--- EXERCISE DATA Enclosed Below ---

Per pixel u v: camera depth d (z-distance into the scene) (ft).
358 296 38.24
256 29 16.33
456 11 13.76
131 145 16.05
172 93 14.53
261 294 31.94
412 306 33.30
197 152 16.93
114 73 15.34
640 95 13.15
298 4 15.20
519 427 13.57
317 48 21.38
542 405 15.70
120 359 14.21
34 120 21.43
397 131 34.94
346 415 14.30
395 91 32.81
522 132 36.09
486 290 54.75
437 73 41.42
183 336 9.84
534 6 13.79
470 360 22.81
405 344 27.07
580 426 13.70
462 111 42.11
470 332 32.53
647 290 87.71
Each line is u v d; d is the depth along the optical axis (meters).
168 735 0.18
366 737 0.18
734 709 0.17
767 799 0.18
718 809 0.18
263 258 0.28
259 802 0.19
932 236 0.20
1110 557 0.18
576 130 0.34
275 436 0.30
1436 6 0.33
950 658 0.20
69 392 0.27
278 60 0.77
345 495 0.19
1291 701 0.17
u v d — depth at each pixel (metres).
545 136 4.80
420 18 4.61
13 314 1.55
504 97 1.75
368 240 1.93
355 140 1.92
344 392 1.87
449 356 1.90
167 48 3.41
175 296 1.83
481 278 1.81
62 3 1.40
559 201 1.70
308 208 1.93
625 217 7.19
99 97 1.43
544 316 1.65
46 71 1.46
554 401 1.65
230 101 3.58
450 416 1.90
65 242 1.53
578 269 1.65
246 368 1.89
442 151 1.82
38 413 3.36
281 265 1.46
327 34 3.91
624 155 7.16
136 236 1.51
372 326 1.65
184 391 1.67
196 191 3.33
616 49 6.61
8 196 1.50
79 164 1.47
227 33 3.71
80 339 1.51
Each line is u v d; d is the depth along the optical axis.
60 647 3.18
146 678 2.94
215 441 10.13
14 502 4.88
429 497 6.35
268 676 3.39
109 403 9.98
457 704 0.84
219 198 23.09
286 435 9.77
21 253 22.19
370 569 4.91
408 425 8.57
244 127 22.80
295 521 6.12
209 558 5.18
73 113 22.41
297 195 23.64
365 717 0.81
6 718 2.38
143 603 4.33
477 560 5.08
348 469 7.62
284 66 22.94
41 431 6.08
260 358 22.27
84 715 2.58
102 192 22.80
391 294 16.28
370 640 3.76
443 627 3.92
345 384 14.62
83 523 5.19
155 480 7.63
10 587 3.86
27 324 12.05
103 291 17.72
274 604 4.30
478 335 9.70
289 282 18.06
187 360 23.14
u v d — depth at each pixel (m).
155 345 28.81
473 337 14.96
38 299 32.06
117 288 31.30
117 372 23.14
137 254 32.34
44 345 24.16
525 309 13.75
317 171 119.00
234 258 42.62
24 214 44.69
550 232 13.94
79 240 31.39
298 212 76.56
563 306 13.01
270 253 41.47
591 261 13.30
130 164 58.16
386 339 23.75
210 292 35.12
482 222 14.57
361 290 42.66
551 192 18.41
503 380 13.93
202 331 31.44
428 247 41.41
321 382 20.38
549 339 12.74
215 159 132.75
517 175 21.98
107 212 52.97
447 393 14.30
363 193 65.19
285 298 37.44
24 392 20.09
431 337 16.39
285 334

--- End of Enclosed EXERCISE DATA ---

[PROBLEM STATEMENT]
Your response needs to restate the lines above exactly.

[SOLUTION]
Per pixel u v: camera depth d (z-distance into the scene) (ft).
358 296 38.24
256 29 16.33
456 11 13.76
131 145 16.05
172 93 14.53
261 294 31.94
412 306 33.30
197 152 16.93
114 73 15.34
640 95 13.15
298 4 15.20
519 427 13.57
317 48 21.38
542 405 15.70
120 359 14.21
34 120 21.43
397 131 34.94
346 415 14.30
395 91 32.81
522 132 36.09
486 290 54.75
437 73 41.42
183 336 9.84
534 6 13.79
470 360 22.81
405 344 27.07
580 426 13.70
462 111 42.11
470 332 32.53
647 290 87.71
Each line is u v d; d is the depth along the optical axis (meters).
168 735 0.18
366 737 0.18
734 709 0.17
767 799 0.18
718 809 0.18
263 258 0.28
259 802 0.19
932 236 0.20
1110 557 0.18
576 130 0.34
275 436 0.30
1436 6 0.33
950 658 0.20
69 392 0.27
278 60 0.77
345 495 0.19
1291 701 0.17
u v d — depth at each pixel (metres).
545 136 4.80
420 18 4.61
13 314 1.55
504 97 1.75
368 240 1.93
355 140 1.92
344 392 1.87
449 356 1.90
167 48 3.41
175 296 1.83
481 278 1.81
62 3 1.40
559 201 1.70
308 208 1.93
625 217 7.19
99 97 1.43
544 316 1.65
46 71 1.46
554 401 1.65
230 101 3.58
450 416 1.90
65 242 1.53
578 269 1.65
246 368 1.89
442 151 1.82
38 413 3.36
281 265 1.46
327 34 3.91
624 155 7.16
136 236 1.51
372 326 1.65
184 391 1.67
196 191 3.33
616 49 6.61
8 196 1.50
79 164 1.47
227 33 3.71
80 339 1.51
Each line is u v d; d is the depth along the optical axis.
60 647 3.18
146 678 2.94
215 441 10.13
14 502 4.88
429 497 6.35
268 676 3.39
109 403 9.98
457 704 0.84
219 198 23.09
286 435 9.77
21 253 22.19
370 569 4.91
408 425 8.57
244 127 22.80
295 521 6.12
209 558 5.18
73 113 22.41
297 195 23.64
365 717 0.81
6 718 2.38
143 603 4.33
477 560 5.08
348 469 7.62
284 66 22.94
41 431 6.08
260 358 22.27
84 715 2.58
102 192 22.80
391 294 16.28
370 640 3.76
443 627 3.92
345 384 14.62
83 523 5.19
155 480 7.63
10 587 3.86
27 324 12.05
103 291 17.72
274 604 4.30
478 335 9.70
289 282 18.06
187 360 23.14
u v d — depth at each pixel (m).
155 345 28.81
473 337 14.96
38 299 32.06
117 288 31.30
117 372 23.14
137 254 32.34
44 345 24.16
525 309 13.75
317 171 119.00
234 258 42.62
24 214 44.69
550 232 13.94
79 240 31.39
298 212 76.56
563 306 13.01
270 253 41.47
591 261 13.30
130 164 58.16
386 339 23.75
210 292 35.12
482 222 14.57
361 290 42.66
551 192 18.41
503 380 13.93
202 331 31.44
428 247 41.41
321 382 20.38
549 339 12.74
215 159 132.75
517 175 21.98
107 212 52.97
447 393 14.30
363 193 65.19
285 298 37.44
24 392 20.09
431 337 16.39
285 334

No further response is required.